Multimodal Support in TensorRT LLM#

TensorRT LLM supports a variety of multimodal models, enabling efficient inference with inputs beyond just text.

Background#

Multimodal LLMs typically handle non-text inputs by combining a multimodal encoder with an LLM decoder. The encoder first transforms non-text modality input into embeddings, which are then fused with text embeddings and fed into the LLM decoder for downstream inference. Compared to standard LLM inference, multimodal LLM inference involves three additional stages to support non-text modalities.

Multimodal Input Processor: Preprocess raw multimodal input into a format suitable for the multimodal encoder, such as pixel values for vision models.
Multimodal Encoder: Encodes the processed input into embeddings that are aligned with the LLM’s embedding space.
Integration with LLM Decoder: Fuses multimodal embeddings with text embeddings as the input to the LLM decoder.

Optimizations#

TensorRT LLM incorporates some key optimizations to enhance the performance of multimodal inference:

In-Flight Batching: Batches multimodal requests within the GPU executor to improve GPU utilization and throughput.
CPU/GPU Concurrency: Asynchronously overlaps data preprocessing on the CPU with image encoding on the GPU.
Raw data hashing: Leverages image hashes and token chunk information to improve KV cache reuse and minimize collisions.
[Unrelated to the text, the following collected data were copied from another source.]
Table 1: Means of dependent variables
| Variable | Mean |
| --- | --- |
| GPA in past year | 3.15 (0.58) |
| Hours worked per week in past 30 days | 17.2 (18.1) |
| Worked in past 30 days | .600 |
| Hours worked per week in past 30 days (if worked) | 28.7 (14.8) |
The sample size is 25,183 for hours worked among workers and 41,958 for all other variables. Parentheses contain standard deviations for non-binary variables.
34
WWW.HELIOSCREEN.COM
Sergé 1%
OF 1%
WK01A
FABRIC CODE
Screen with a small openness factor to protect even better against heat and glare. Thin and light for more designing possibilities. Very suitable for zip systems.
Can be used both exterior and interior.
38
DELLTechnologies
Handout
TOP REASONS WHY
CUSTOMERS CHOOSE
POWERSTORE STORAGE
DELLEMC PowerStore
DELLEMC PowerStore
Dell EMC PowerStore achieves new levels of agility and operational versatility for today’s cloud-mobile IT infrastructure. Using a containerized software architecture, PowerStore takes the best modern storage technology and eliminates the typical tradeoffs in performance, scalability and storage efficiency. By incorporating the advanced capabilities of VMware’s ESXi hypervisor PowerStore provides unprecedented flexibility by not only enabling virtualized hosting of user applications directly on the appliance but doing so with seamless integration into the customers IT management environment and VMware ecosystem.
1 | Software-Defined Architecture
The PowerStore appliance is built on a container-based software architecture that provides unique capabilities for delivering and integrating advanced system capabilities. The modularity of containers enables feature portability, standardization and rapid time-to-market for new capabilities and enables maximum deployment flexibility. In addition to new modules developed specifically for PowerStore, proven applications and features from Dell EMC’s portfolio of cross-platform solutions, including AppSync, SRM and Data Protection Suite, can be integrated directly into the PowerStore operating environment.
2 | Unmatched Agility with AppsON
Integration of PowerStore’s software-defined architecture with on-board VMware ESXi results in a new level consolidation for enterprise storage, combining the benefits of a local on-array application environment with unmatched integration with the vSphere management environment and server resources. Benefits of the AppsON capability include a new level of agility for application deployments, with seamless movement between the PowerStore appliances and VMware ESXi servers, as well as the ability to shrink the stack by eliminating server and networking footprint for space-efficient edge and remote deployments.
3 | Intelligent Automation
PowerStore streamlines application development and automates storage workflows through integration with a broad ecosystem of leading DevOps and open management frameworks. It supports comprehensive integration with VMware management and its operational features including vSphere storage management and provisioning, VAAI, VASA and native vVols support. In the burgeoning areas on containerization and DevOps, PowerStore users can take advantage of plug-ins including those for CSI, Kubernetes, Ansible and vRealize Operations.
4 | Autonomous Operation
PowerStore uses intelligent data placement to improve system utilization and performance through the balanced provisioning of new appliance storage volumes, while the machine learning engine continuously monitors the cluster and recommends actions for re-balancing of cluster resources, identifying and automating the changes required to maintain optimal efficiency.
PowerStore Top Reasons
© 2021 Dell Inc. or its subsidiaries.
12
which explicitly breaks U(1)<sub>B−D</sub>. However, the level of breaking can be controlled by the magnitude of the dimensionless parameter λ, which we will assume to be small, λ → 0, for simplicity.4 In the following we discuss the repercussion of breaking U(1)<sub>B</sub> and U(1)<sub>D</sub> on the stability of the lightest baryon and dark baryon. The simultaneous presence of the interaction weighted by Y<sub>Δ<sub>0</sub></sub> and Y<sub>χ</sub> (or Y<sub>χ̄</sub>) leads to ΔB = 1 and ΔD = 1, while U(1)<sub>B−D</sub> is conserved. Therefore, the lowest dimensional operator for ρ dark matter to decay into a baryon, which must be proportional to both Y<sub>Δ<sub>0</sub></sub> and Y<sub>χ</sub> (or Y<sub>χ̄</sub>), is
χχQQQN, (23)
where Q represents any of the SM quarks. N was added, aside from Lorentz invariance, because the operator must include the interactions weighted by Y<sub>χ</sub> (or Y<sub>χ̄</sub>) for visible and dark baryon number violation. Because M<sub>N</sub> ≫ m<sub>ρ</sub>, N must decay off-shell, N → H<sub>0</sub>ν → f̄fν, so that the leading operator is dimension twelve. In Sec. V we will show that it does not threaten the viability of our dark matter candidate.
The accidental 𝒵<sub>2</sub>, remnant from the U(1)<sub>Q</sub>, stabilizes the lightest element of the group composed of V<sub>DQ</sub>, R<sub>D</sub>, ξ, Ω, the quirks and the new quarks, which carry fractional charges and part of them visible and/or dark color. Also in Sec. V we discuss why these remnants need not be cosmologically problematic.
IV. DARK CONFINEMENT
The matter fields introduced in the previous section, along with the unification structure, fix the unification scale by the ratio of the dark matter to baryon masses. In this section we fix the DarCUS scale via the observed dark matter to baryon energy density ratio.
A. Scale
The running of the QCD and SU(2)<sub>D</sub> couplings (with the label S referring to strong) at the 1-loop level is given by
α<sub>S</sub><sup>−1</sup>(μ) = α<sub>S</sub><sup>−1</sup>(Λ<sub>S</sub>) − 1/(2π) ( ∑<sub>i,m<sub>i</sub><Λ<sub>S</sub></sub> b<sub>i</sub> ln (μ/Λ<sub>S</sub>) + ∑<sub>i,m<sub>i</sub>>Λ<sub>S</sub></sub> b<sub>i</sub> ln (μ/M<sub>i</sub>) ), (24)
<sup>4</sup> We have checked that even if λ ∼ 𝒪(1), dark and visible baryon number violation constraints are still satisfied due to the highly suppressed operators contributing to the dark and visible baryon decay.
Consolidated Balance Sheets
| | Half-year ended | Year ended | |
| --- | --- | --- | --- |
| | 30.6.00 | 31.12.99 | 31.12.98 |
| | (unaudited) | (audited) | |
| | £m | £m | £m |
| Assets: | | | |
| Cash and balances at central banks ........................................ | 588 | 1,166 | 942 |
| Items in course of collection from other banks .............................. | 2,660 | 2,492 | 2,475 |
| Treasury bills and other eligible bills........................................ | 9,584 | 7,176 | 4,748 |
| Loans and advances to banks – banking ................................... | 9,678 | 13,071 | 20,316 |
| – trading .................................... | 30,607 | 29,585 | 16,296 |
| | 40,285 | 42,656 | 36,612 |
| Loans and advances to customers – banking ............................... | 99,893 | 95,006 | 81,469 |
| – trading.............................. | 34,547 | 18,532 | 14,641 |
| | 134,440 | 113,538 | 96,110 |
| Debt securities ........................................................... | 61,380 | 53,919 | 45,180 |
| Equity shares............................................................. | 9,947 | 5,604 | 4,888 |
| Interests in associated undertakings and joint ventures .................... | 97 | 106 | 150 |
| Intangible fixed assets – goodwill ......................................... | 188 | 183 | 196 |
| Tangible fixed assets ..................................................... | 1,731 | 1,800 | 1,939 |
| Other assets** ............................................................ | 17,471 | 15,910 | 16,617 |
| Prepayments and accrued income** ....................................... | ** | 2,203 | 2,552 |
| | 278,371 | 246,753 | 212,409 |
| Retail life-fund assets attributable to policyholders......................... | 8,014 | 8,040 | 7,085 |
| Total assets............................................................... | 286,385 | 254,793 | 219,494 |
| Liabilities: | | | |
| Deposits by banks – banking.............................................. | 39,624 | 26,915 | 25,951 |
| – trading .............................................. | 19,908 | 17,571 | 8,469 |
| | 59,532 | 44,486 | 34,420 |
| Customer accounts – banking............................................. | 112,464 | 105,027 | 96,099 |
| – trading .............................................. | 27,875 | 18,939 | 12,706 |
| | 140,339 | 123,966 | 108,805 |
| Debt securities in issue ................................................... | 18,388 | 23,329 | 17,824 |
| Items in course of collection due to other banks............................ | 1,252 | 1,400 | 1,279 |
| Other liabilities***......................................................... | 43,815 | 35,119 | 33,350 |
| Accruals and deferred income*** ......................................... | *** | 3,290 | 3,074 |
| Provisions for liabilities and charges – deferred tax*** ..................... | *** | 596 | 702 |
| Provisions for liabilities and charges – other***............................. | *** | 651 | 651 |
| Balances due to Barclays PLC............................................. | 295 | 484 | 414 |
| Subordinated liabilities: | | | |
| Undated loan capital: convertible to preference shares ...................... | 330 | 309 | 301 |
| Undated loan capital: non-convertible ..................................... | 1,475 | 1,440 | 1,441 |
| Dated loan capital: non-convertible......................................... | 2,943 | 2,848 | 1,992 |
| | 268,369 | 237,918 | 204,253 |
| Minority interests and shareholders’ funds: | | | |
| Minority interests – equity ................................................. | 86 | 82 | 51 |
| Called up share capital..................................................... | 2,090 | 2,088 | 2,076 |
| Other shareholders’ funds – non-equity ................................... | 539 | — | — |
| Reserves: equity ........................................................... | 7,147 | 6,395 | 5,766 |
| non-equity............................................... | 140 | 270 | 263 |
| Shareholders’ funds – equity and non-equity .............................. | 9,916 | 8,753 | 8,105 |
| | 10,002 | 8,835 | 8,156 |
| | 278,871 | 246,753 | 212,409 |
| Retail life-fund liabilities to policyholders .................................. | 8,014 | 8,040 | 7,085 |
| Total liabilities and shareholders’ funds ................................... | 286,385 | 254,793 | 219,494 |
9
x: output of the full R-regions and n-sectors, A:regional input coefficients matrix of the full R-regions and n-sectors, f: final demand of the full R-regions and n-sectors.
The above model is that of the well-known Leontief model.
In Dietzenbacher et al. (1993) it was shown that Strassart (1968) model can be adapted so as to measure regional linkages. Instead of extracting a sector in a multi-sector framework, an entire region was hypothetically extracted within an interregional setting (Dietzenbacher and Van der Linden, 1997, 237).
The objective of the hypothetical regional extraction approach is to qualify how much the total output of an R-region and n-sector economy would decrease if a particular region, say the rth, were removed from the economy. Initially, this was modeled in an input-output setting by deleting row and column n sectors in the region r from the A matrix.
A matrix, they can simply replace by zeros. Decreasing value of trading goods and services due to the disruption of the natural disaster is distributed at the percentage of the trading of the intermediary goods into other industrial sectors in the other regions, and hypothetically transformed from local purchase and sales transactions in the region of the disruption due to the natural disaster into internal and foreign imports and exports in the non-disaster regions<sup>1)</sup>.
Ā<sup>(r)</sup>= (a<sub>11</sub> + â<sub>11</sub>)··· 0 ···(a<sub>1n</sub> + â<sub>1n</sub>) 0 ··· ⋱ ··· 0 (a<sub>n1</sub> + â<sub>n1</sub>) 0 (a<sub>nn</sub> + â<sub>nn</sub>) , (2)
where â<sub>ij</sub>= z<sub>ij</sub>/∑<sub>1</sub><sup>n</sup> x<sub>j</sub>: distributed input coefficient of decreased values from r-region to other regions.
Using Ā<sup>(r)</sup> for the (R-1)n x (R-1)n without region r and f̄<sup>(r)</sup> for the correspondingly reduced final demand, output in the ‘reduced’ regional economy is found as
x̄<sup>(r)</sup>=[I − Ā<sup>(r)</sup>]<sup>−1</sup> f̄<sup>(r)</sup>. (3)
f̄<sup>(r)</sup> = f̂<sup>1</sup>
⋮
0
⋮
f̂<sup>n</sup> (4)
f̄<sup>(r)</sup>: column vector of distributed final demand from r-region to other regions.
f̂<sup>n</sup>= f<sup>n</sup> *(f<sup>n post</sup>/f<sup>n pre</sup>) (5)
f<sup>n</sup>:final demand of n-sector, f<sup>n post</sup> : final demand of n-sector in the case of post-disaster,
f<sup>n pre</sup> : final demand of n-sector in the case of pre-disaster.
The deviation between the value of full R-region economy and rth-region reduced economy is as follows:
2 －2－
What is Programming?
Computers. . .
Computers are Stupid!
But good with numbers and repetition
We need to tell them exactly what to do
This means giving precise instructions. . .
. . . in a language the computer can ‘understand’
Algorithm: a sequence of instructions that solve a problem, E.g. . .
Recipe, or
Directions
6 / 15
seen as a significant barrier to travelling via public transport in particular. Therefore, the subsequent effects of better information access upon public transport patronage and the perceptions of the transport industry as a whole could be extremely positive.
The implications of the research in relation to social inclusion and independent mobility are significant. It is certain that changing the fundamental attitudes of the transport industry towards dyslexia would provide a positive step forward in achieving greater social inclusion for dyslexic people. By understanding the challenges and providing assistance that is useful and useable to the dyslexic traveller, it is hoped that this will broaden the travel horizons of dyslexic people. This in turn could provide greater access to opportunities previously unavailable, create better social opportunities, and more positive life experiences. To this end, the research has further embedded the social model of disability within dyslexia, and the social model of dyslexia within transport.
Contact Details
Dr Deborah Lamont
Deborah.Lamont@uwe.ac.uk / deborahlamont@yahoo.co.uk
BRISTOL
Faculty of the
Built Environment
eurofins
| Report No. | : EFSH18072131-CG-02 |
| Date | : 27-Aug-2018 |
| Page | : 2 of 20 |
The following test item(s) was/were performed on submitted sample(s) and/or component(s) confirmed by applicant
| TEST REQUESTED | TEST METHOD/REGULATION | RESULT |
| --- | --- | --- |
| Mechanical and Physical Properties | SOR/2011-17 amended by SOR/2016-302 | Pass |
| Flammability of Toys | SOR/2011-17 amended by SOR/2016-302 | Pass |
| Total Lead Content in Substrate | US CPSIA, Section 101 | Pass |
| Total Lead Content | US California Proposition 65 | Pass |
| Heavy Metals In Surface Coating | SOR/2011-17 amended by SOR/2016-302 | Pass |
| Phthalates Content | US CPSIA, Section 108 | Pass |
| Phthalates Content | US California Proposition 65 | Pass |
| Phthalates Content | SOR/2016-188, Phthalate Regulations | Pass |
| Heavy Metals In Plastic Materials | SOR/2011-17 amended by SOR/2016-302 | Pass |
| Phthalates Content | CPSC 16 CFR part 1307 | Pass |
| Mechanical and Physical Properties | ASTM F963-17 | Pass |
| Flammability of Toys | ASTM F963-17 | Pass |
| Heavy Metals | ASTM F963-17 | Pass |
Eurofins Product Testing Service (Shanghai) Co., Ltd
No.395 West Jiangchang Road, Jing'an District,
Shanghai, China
Further optimizations are under development and will be updated as they become available.

Model Support Matrix#

Please refer to the latest multimodal support matrix.

Examples#

The following examples demonstrate how to use TensorRT LLM’s multimodal support in various scenarios, including quick run examples, serving endpoints, and performance benchmarking.

Quick start#

Quickly try out TensorRT LLM’s multimodal support using our LLM-API and a ready-to-run example:

python3 quickstart_multimodal.py --model_dir Efficient-Large-Model/NVILA-8B --modality image --disable_kv_cache_reuse

OpenAI-Compatible Server via `trtllm-serve`#

Launch an OpenAI-compatible server with multimodal support using the trtllm-serve command, for example:

trtllm-serve Qwen/Qwen2-VL-7B-Instruct  --backend pytorch

You can then send OpenAI-compatible requests, such as via curl or API clients, to the server endpoint. See curl chat client for multimodal script as an example.

Run with `trtllm-bench`#

Evaluate offline inference performance with multimodal inputs using the trtllm-bench tool. For detailed instructions, see the benchmarking guide.